The manner in which these associations fit together and coordinate their activities is remarkable both for its intricacy and effectiveness. To illustrate, Pharmaceutical Research and Manufacturers of America (PhRMA) is a member of the Personalized Medicine Coalition,64 which is itself a member of the Alliance for a Stronger FDA. PhRMA is, as its title suggests, a collective lobbying group comprising many of the world’s most powerful pharmaceutical corporations.65 The Personalized Medicine Coalition is an association—drawing together a network of pharmaceutical companies, healthcare facilities, and providers—that promotes commercial diagnostic tests and the medical treatments that can be prescribed on the basis of these tests. The diagnostic equipment and medical treatments in question are developed, marketed, and administered by the members of PMC. It may be somewhat counterintuitive for the uninitiated, but it is essential to recognize that PhRMA, PMC, and the Alliance For a Stronger FDA work in different ways to promote the interests of the same pharmaceutical corporations. Behind the not-for-profit facade of these non-profit lobbying groups, we see a network of powerful pharmaceutical interests working to orchestrate preferential outcomes, while benefiting from the general public’s lack of corporate literacy to conceal the extent and magnitude of their influence.

In summary

The FDA was designed to be an independent regulatory body. In recent decades, however, it has developed extensive ties to industry, both directly through user fees, and indirectly through its symbiotic relationships with non-profit organizations and lobbying groups. The financial dependence it has developed upon the pharmaceutical industry poses a very real threat to its ability to maintain effective regulatory independence. At the start of the COVID-19 crisis, essentially half of the FDA’s budget was paid for by the pharmaceutical industry, making the agency beholden to the very corporations it is meant to regulate.

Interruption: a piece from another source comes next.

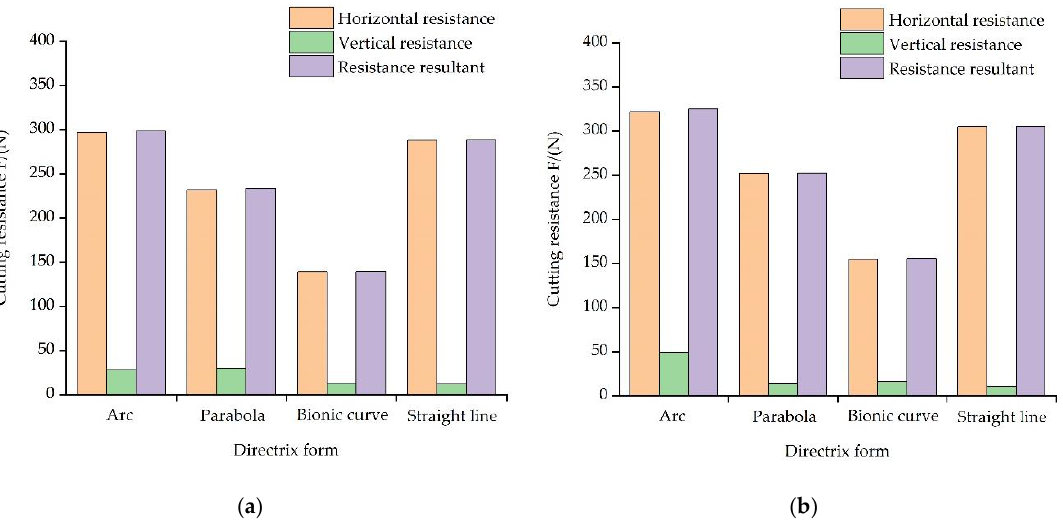
Figure 12. Cutting resistance of four kinds of bulldozing plates. ( a ) Simulation test. ( b ) Actual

Before any data was available on the safety or efficacy of the COVID-19 vaccines, the FDA worked with the Reagan-Udall Foundation to develop a pre-marketing campaign to increase confidence in and overall uptake of the forthcoming COVID-19 genetic vaccines.

The Reagan-Udall Foundation for the FDA—a Congressionally-created non-profit organization established to support the operations and improvement of the FDA—is heavily funded by pharmaceutical companies, as well as by associations that represent pharmaceutical interests. A key project led by the Foundation, the COVID-19 Evidence Accelerator, sponsored a deeply flawed meta-analysis that had the effect of undermining claims—based upon abundant real-world evidence from treating physicians—for the safety and efficacy of hydroxychloroquine and azithromycin when used in combination to treat the early phase of COVID-19. The apparent invalidation of this treatment option ultimately enabled the Foundation’s pharmaceutical funders to successfully pursue Emergency Use Authorizations for their more expensive experimental products.

The Alliance for a Stronger FDA is an association that represents the voice of the pharmaceutical industry to government and the public. Its membership consists of pharmaceutical companies as well as other organizations and coalitions that are not mandated to serve the public interest, but are, on the contrary, purpose-built to promote private corporate interests.

As thoroughly demonstrated above, the FDA is financially dependent on pharmaceutical companies. Through the Reagan-Udall Foundation, it engaged in pre-marketing activities to promote the COVID-19 vaccines before these products were deemed safe, and played a role in undermining an established treatment protocol that would have blocked access to EUA by its pharmaceutical industry sponsors. These facts call into question the FDA’s ability to fulfill its regulatory mandate and objectively evaluate the various COVID-19-related pharmaceutical products.